**WHAT TO PRODUCE**
Could you please retype exactly the lines from the start of the records below through the line that contains "todas las pantallas.", both included, and leave out the pictures?

(EXTRACTED MATERIAL begins)

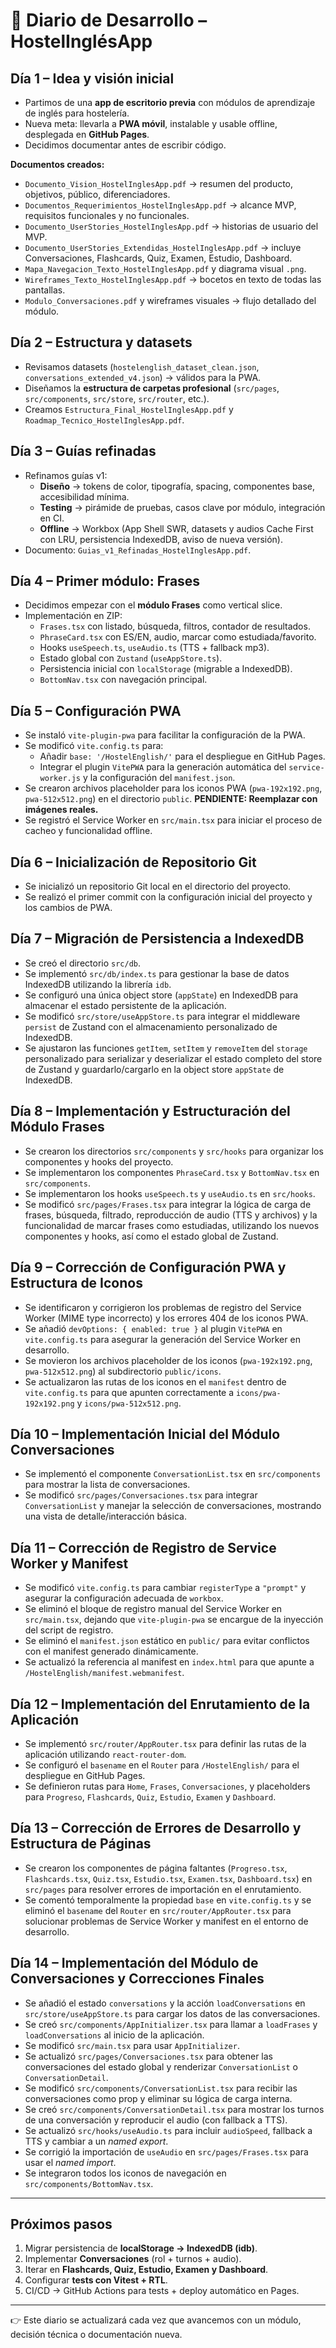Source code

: # 📖 Diario de Desarrollo – HostelInglésApp

## Día 1 – Idea y visión inicial
- Partimos de una **app de escritorio previa** con módulos de aprendizaje de inglés para hostelería.  
- Nueva meta: llevarla a **PWA móvil**, instalable y usable offline, desplegada en **GitHub Pages**.  
- Decidimos documentar antes de escribir código.

**Documentos creados:**
- `Documento_Vision_HostelInglesApp.pdf` → resumen del producto, objetivos, público, diferenciadores.
- `Documentos_Requerimientos_HostelInglesApp.pdf` → alcance MVP, requisitos funcionales y no funcionales.
- `Documento_UserStories_HostelInglesApp.pdf` → historias de usuario del MVP.
- `Documento_UserStories_Extendidas_HostelInglesApp.pdf` → incluye Conversaciones, Flashcards, Quiz, Examen, Estudio, Dashboard.
- `Mapa_Navegacion_Texto_HostelInglesApp.pdf` y diagrama visual `.png`.
- `Wireframes_Texto_HostelInglesApp.pdf` → bocetos en texto de todas las pantallas.
- `Modulo_Conversaciones.pdf` y wireframes visuales → flujo detallado del módulo.

## Día 2 – Estructura y datasets
- Revisamos datasets (`hostelenglish_dataset_clean.json`, `conversations_extended_v4.json`) → válidos para la PWA.  
- Diseñamos la **estructura de carpetas profesional** (`src/pages`, `src/components`, `src/store`, `src/router`, etc.).  
- Creamos `Estructura_Final_HostelInglesApp.pdf` y `Roadmap_Tecnico_HostelInglesApp.pdf`.  

## Día 3 – Guías refinadas
- Refinamos guías v1:
  - **Diseño** → tokens de color, tipografía, spacing, componentes base, accesibilidad mínima.  
  - **Testing** → pirámide de pruebas, casos clave por módulo, integración en CI.  
  - **Offline** → Workbox (App Shell SWR, datasets y audios Cache First con LRU, persistencia IndexedDB, aviso de nueva versión).  
- Documento: `Guias_v1_Refinadas_HostelInglesApp.pdf`.

## Día 4 – Primer módulo: Frases
- Decidimos empezar con el **módulo Frases** como vertical slice.
- Implementación en ZIP:
  - `Frases.tsx` con listado, búsqueda, filtros, contador de resultados.  
  - `PhraseCard.tsx` con ES/EN, audio, marcar como estudiada/favorito.  
  - Hooks `useSpeech.ts`, `useAudio.ts` (TTS + fallback mp3).  
  - Estado global con `Zustand` (`useAppStore.ts`).  
  - Persistencia inicial con `localStorage` (migrable a IndexedDB).  
  - `BottomNav.tsx` con navegación principal.

## Día 5 – Configuración PWA
- Se instaló `vite-plugin-pwa` para facilitar la configuración de la PWA.
- Se modificó `vite.config.ts` para:
  - Añadir `base: '/HostelEnglish/'` para el despliegue en GitHub Pages.
  - Integrar el plugin `VitePWA` para la generación automática del `service-worker.js` y la configuración del `manifest.json`.
- Se crearon archivos placeholder para los iconos PWA (`pwa-192x192.png`, `pwa-512x512.png`) en el directorio `public`. **PENDIENTE: Reemplazar con imágenes reales.**
- Se registró el Service Worker en `src/main.tsx` para iniciar el proceso de cacheo y funcionalidad offline.

## Día 6 – Inicialización de Repositorio Git
- Se inicializó un repositorio Git local en el directorio del proyecto.
- Se realizó el primer commit con la configuración inicial del proyecto y los cambios de PWA.

## Día 7 – Migración de Persistencia a IndexedDB
- Se creó el directorio `src/db`.
- Se implementó `src/db/index.ts` para gestionar la base de datos IndexedDB utilizando la librería `idb`.
- Se configuró una única object store (`appState`) en IndexedDB para almacenar el estado persistente de la aplicación.
- Se modificó `src/store/useAppStore.ts` para integrar el middleware `persist` de Zustand con el almacenamiento personalizado de IndexedDB.
- Se ajustaron las funciones `getItem`, `setItem` y `removeItem` del `storage` personalizado para serializar y deserializar el estado completo del store de Zustand y guardarlo/cargarlo en la object store `appState` de IndexedDB.

## Día 8 – Implementación y Estructuración del Módulo Frases
- Se crearon los directorios `src/components` y `src/hooks` para organizar los componentes y hooks del proyecto.
- Se implementaron los componentes `PhraseCard.tsx` y `BottomNav.tsx` en `src/components`.
- Se implementaron los hooks `useSpeech.ts` y `useAudio.ts` en `src/hooks`.
- Se modificó `src/pages/Frases.tsx` para integrar la lógica de carga de frases, búsqueda, filtrado, reproducción de audio (TTS y archivos) y la funcionalidad de marcar frases como estudiadas, utilizando los nuevos componentes y hooks, así como el estado global de Zustand.

## Día 9 – Corrección de Configuración PWA y Estructura de Iconos
- Se identificaron y corrigieron los problemas de registro del Service Worker (MIME type incorrecto) y los errores 404 de los iconos PWA.
- Se añadió `devOptions: { enabled: true }` al plugin `VitePWA` en `vite.config.ts` para asegurar la generación del Service Worker en desarrollo.
- Se movieron los archivos placeholder de los iconos (`pwa-192x192.png`, `pwa-512x512.png`) al subdirectorio `public/icons`.
- Se actualizaron las rutas de los iconos en el `manifest` dentro de `vite.config.ts` para que apunten correctamente a `icons/pwa-192x192.png` y `icons/pwa-512x512.png`.

## Día 10 – Implementación Inicial del Módulo Conversaciones
- Se implementó el componente `ConversationList.tsx` en `src/components` para mostrar la lista de conversaciones.
- Se modificó `src/pages/Conversaciones.tsx` para integrar `ConversationList` y manejar la selección de conversaciones, mostrando una vista de detalle/interacción básica.

## Día 11 – Corrección de Registro de Service Worker y Manifest
- Se modificó `vite.config.ts` para cambiar `registerType` a `"prompt"` y asegurar la configuración adecuada de `workbox`.
- Se eliminó el bloque de registro manual del Service Worker en `src/main.tsx`, dejando que `vite-plugin-pwa` se encargue de la inyección del script de registro.
- Se eliminó el `manifest.json` estático en `public/` para evitar conflictos con el manifest generado dinámicamente.
- Se actualizó la referencia al manifest en `index.html` para que apunte a `/HostelEnglish/manifest.webmanifest`.

## Día 12 – Implementación del Enrutamiento de la Aplicación
- Se implementó `src/router/AppRouter.tsx` para definir las rutas de la aplicación utilizando `react-router-dom`.
- Se configuró el `basename` en el `Router` para `/HostelEnglish/` para el despliegue en GitHub Pages.
- Se definieron rutas para `Home`, `Frases`, `Conversaciones`, y placeholders para `Progreso`, `Flashcards`, `Quiz`, `Estudio`, `Examen` y `Dashboard`.

## Día 13 – Corrección de Errores de Desarrollo y Estructura de Páginas
- Se crearon los componentes de página faltantes (`Progreso.tsx`, `Flashcards.tsx`, `Quiz.tsx`, `Estudio.tsx`, `Examen.tsx`, `Dashboard.tsx`) en `src/pages` para resolver errores de importación en el enrutamiento.
- Se comentó temporalmente la propiedad `base` en `vite.config.ts` y se eliminó el `basename` del `Router` en `src/router/AppRouter.tsx` para solucionar problemas de Service Worker y manifest en el entorno de desarrollo.

## Día 14 – Implementación del Módulo de Conversaciones y Correcciones Finales
- Se añadió el estado `conversations` y la acción `loadConversations` en `src/store/useAppStore.ts` para cargar los datos de las conversaciones.
- Se creó `src/components/AppInitializer.tsx` para llamar a `loadFrases` y `loadConversations` al inicio de la aplicación.
- Se modificó `src/main.tsx` para usar `AppInitializer`.
- Se actualizó `src/pages/Conversaciones.tsx` para obtener las conversaciones del estado global y renderizar `ConversationList` o `ConversationDetail`.
- Se modificó `src/components/ConversationList.tsx` para recibir las conversaciones como prop y eliminar su lógica de carga interna.
- Se creó `src/components/ConversationDetail.tsx` para mostrar los turnos de una conversación y reproducir el audio (con fallback a TTS).
- Se actualizó `src/hooks/useAudio.ts` para incluir `audioSpeed`, fallback a TTS y cambiar a un *named export*.
- Se corrigió la importación de `useAudio` en `src/pages/Frases.tsx` para usar el *named import*.
- Se integraron todos los iconos de navegación en `src/components/BottomNav.tsx`.

---

## Próximos pasos
1. Migrar persistencia de **localStorage → IndexedDB (idb)**.  
2. Implementar **Conversaciones** (rol + turnos + audio).  
3. Iterar en **Flashcards, Quiz, Estudio, Examen y Dashboard**.  
4. Configurar **tests con Vitest + RTL**.  
5. CI/CD → GitHub Actions para tests + deploy automático en Pages.  

---

👉 Este diario se actualizará cada vez que avancemos con un módulo, decisión técnica o documentación nueva.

(EXTRACTED MATERIAL ends)

**SOLUTION FOR THIS EXERCISE**
Source code

: # 📖 Diario de Desarrollo – HostelInglésApp

## Día 1 – Idea y visión inicial
- Partimos de una **app de escritorio previa** con módulos de aprendizaje de inglés para hostelería.  
- Nueva meta: llevarla a **PWA móvil**, instalable y usable offline, desplegada en **GitHub Pages**.  
- Decidimos documentar antes de escribir código.

**Documentos creados:**
- `Documento_Vision_HostelInglesApp.pdf` → resumen del producto, objetivos, público, diferenciadores.
- `Documentos_Requerimientos_HostelInglesApp.pdf` → alcance MVP, requisitos funcionales y no funcionales.
- `Documento_UserStories_HostelInglesApp.pdf` → historias de usuario del MVP.
- `Documento_UserStories_Extendidas_HostelInglesApp.pdf` → incluye Conversaciones, Flashcards, Quiz, Examen, Estudio, Dashboard.
- `Mapa_Navegacion_Texto_HostelInglesApp.pdf` y diagrama visual `.png`.
- `Wireframes_Texto_HostelInglesApp.pdf` → bocetos en texto de todas las pantallas.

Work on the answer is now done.